L’appel à des mesures fiscales équitables
Un autre point soulevé par les représentants des retraités concerne la fiscalité. Actuellement, les pensions de retraite sont soumises à l’impôt sur le revenu, ce qui ampute davantage des sommes déjà modestes. La Fédération plaide pour une exonération totale de cet impôt, estimant qu’il est injuste de ponctionner des revenus si faibles et vitaux pour la subsistance quotidienne. Une telle mesure, au-delà de son aspect financier, enverrait également un signal de respect et de reconnaissance à l’égard des générations qui ont contribué au développement du pays.

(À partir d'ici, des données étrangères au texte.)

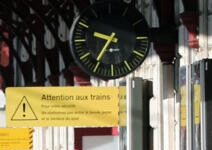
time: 9:36
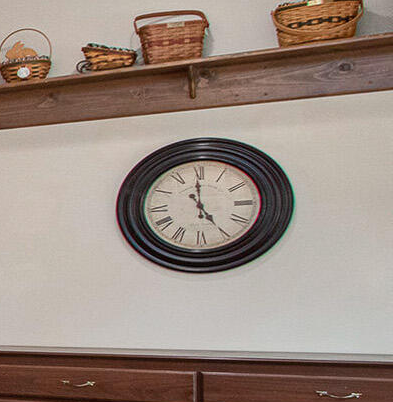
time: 4:59
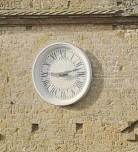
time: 9:12
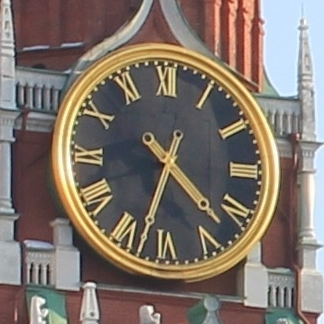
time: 4:32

La crise que traversent les retraités ne se résume pas à une simple question budgétaire, elle met en jeu les fondements mêmes de la solidarité nationale. Dans une société où le vieillissement de la population est inéluctable, ignorer le sort des aînés reviendrait à fragiliser durablement le tissu social. Le respect et la dignité des personnes âgées doivent être placés au cœur des politiques publiques. Les discours officiels sur la justice sociale ou la protection des plus faibles ne peuvent avoir de sens que s’ils se traduisent par des mesures concrètes. Sans une réforme courageuse, le pays risque de voir grandir un sentiment d’abandon parmi ceux qui ont travaillé toute leur vie pour bâtir la Tunisie d’aujourd’hui.
Le constat est clair : environ 700 000 retraités vivent aujourd’hui en Tunisie avec des pensions inférieures au SMIG, et donc dans une précarité incompatible avec la dignité humaine. Il ne s’agit pas d’un problème marginal, mais d’un défi majeur qui interpelle directement l’État et la société. Instaurer une pension minimale décente, améliorer la couverture sanitaire et alléger la charge fiscale des aînés sont autant de mesures urgentes et nécessaires. Plus largement, il s’agit de redonner à cette génération la place et la considération qu’elle mérite. La retraite ne devrait pas être un fardeau, mais une période de sérénité et de reconnaissance. Or, pour des centaines de milliers de Tunisiens, elle se résume aujourd’hui à un combat quotidien pour survivre. Répondre à cette situation n’est pas seulement un impératif économique, c’est avant tout une question de justice et d’humanité.